Wanting to know how other things worked – crime, politics, business – and knowing how much he needed to learn about the basics of journalism, Morse sought a reporting position at more than 50 newspapers. Exactly one of them offered him a job, The Alabama Journal, an afternoon daily in Montgomery, Ala., where Morse settled in as a cops reporter. He moved on to that city’s morning paper, The Advertiser, covering state politics and becoming a Pulitzer Prize finalist for a series of stories on the Southern Poverty Law Center. From there, he moved to The Baltimore Sun, The Wall Street Journal, and, in 2005, The Washington Post. (Some of his favorite stories, and the most interesting people he has met, can be found on a story archive site. All of his current stories can be found on this Washington Post page.)

On a Saturday morning, March 12, 2011, Morse learned that a possible murder victim had been found inside a high-end yoga store in downtown, Bethesda.
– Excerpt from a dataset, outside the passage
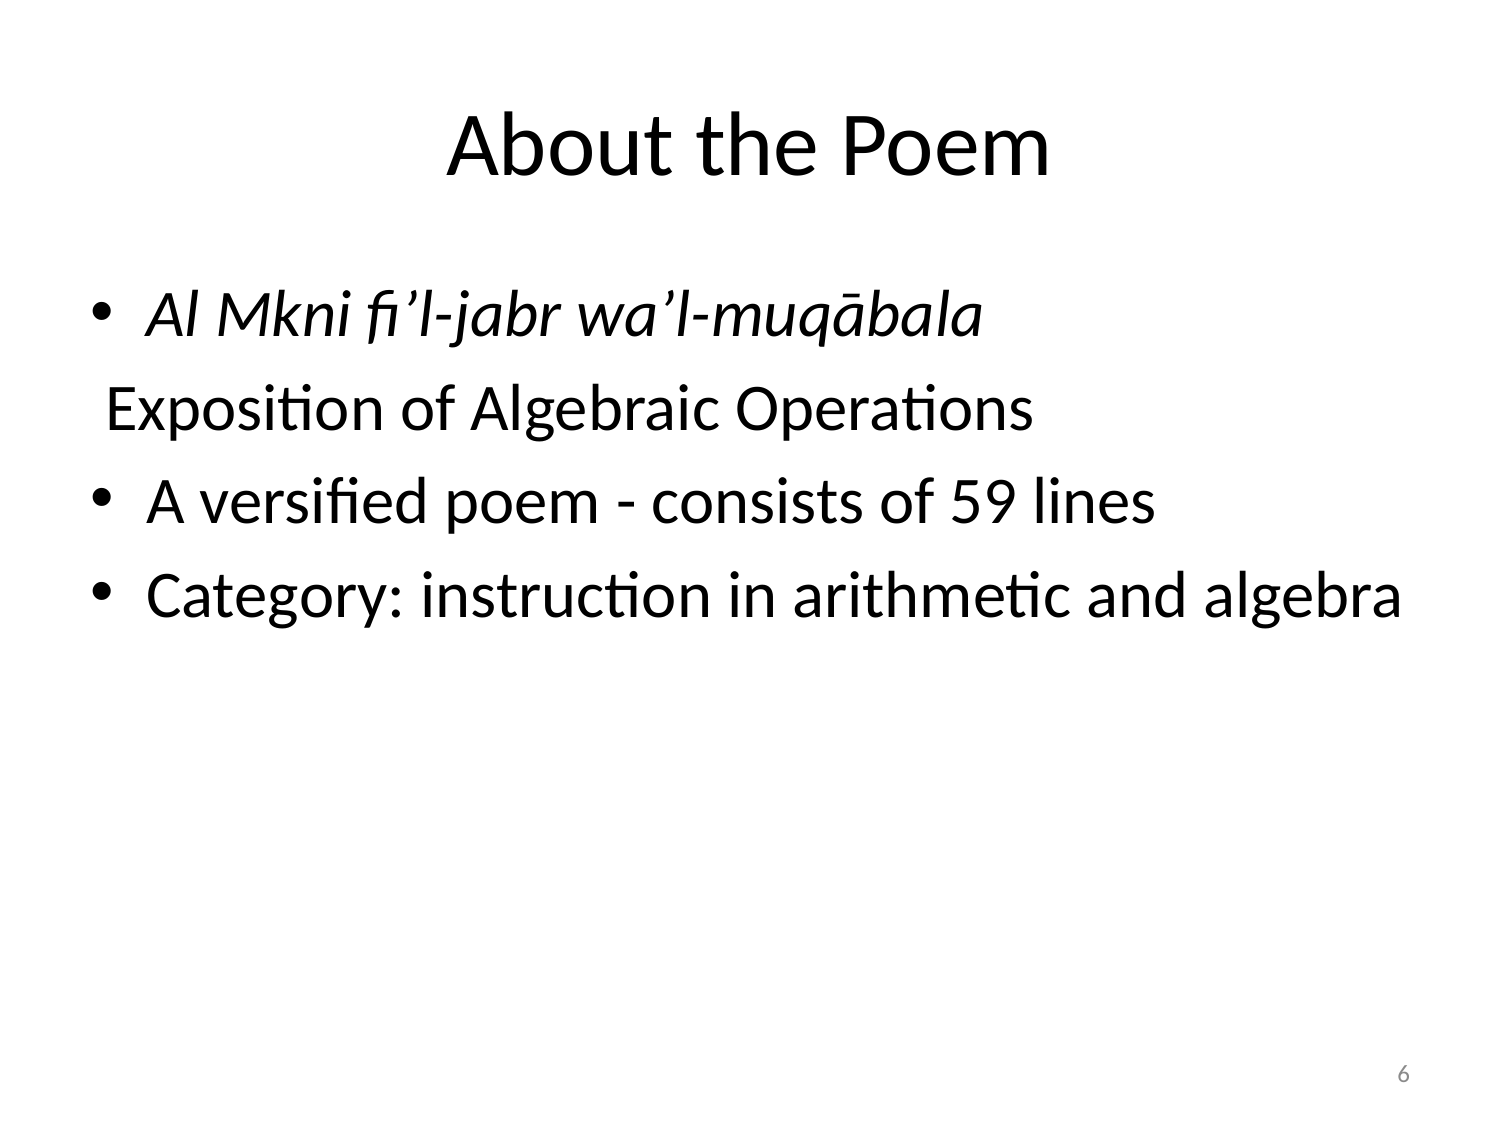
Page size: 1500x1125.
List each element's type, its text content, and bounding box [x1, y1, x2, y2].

title About the Poem [75, 45, 1425, 233]
list Al Mkni fi’l-jabr wa’l-muqābala Exposition of Algebraic Operations A versified poem - consists of 59 lines Category: instruction in arithmetic and algebra [75, 262, 1425, 1005]
slide_number 6 [1074, 1042, 1425, 1103]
He drove to the store, covered the story for the Post for the next year, and, in 2012, signed a contract with Berkley Books to write an account of the case. The more he learned, the more the story expanded from one about a gruesome crime one about the absorbing and suddenly intertwined lives of a remarkable cast of characters. The Yoga Store Murder, set to be released on Nov. 5, 2013, is his first book.

Morse grew up with four siblings in Urbana, Ill., where his parents still live. He is married to Dana Hedgpeth, a fellow Post reporter. They have a young daughter named C.C.